= Tasks to complete =
(a) In the cam.netapp document, who implemented the original versions of the ServerManager and NetworkConnection classes?
(b) Extend the cam.netapp document, picking up after its last sentence.

::: Supplied text :::

Creating Distributed Applications In Java Using cam.netapp Classes

Abstract : The purpose of this document is to describe the package cam.netapp, a collection of classes that provides a "minimal" software infrastructure for creating distributed applications. The process of creating a distributed application is discussed, and several examples are presented.

Contents

Sample Programs

Front.java Back.java, Front2.java Back2.java, Front3.java Back3.java

Class Reference

cam.netapp package reference
cam.dataxchg package reference

Package Source
cam.netapp , cam.dataxchg

Chris Anderson 
Dept. of Mathematics 
UCLA Los Angeles, CA 91555 
10/30/97 © UCLA 1997

Dan Delsol implemented the original versions of the ServerManager and 
NetworkConnection classes. His contributions are gratefully acknowledged.

These software components were developed in conjunction with the research supported by Air Force Office of Scientific Research Grant F49620-96-I-0327 and National Science Foundation/ARPA Grant NSF-DMS-961584

Updated 07/15/98 CRA

Introduction

The purpose of this document is to describe a "minimal" software infrastructure that facilitates the construction of applications/programs which have the form shown in the following figure

These applications consist of two components, a "front" component and a "back " component. Typically, the "front" component provides a user interface that allows data input, data display, and mechanisms for user control while the "back" component consists of a program providing a specialized or CPU intensive computational service. Because the two components of the application often (but not always) reside on different machines, we refer to such applications as "distributed" applications.

::: Material supplied :::

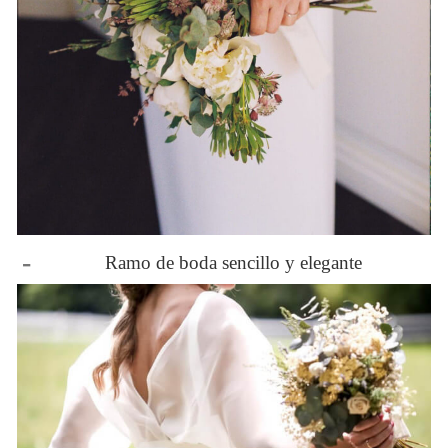
-
Ramo de boda sencillo y elegante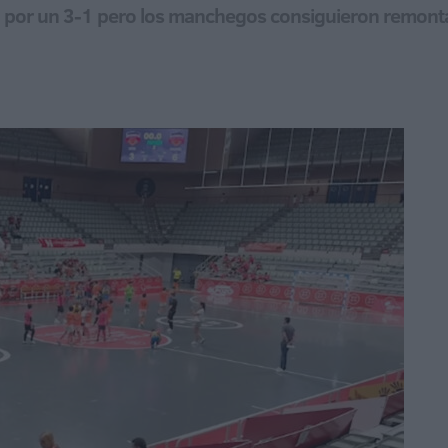
 por un 3-1 pero los manchegos consiguieron remontar 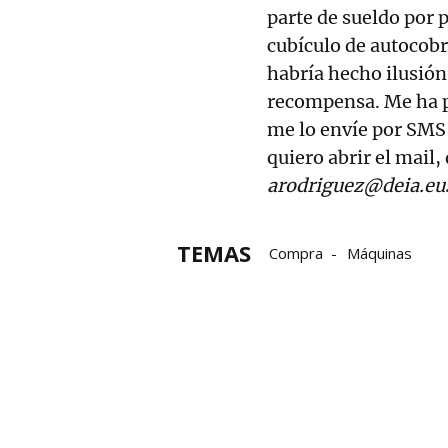
parte de sueldo por 
cubículo de autocobr
habría hecho ilusión
recompensa. Me ha pr
me lo envíe por SMS 
quiero abrir el mail,
arodriguez@deia.eu
TEMAS
Compra
Máquinas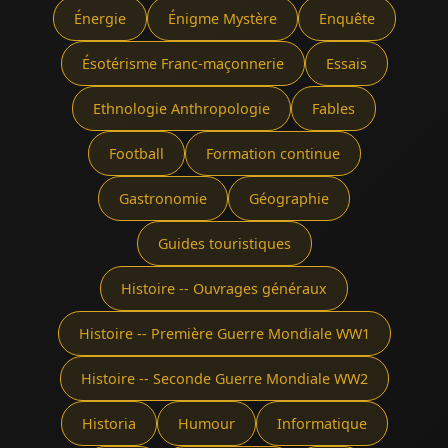
Énergie
Énigme Mystère
Enquête
Ésotérisme Franc-maçonnerie
Essais
Ethnologie Anthropologie
Fables
Football
Formation continue
Gastronomie
Géographie
Guides touristiques
Histoire -- Ouvrages généraux
Histoire -- Première Guerre Mondiale WW1
Histoire -- Seconde Guerre Mondiale WW2
Historia
Humour
Informatique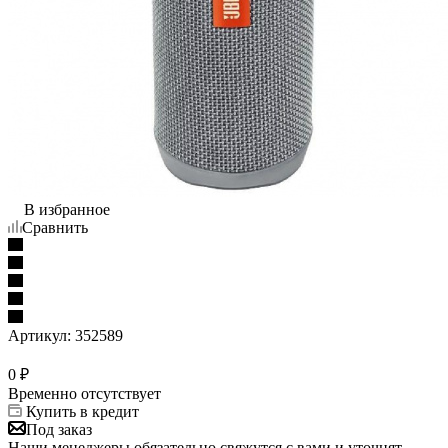
В избранное
Сравнить
Артикул:
352589
0
₽
Временно отсутствует
Купить в кредит
Под заказ
Наши менеджеры обязательно свяжутся с вами и уточнят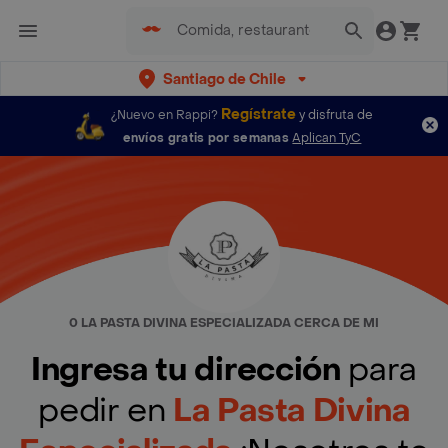
Santiago de Chile
Regístrate
¿Nuevo en Rappi?
y disfruta de
envíos gratis por semanas
Aplican TyC
0 LA PASTA DIVINA ESPECIALIZADA CERCA DE MI
Ingresa tu dirección
para
pedir en
La Pasta Divina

:::

= List of answers =
(a) Dan Delsol.

(b)
Within the realm of scientific/technical computing, distributed applications allow one to

There are a number of software constructs that have been created to facilitate the development of distributed applications. (The Remote Method Invocation package contained within Java 1.1, ActiveX components, COM objects, CORBA objects, the Message Passing Interface (MPI) library for parallel programs, etc.) However, the applications that motivated this work didn't require much of the functionality implemented by these constructs; and so we sought to create a "minimal" software infrastructure that would allow us to create distributed applications. The requirements of the software infrastructure we sought were

  1. To coordinate/enable stream communication between "front" and "back" components.
  2. The ability to start, stop, pause, and check the status of a "back" component.
  3. The ability to request that a "back" component be loaded and connected (i.e. with respect to data streams and control) to the "front" component.

A combination of three Java classes in the cam.netapp package provide these capabilities --- the NetworkConnection class, the SetStreams class and the ServerManager class.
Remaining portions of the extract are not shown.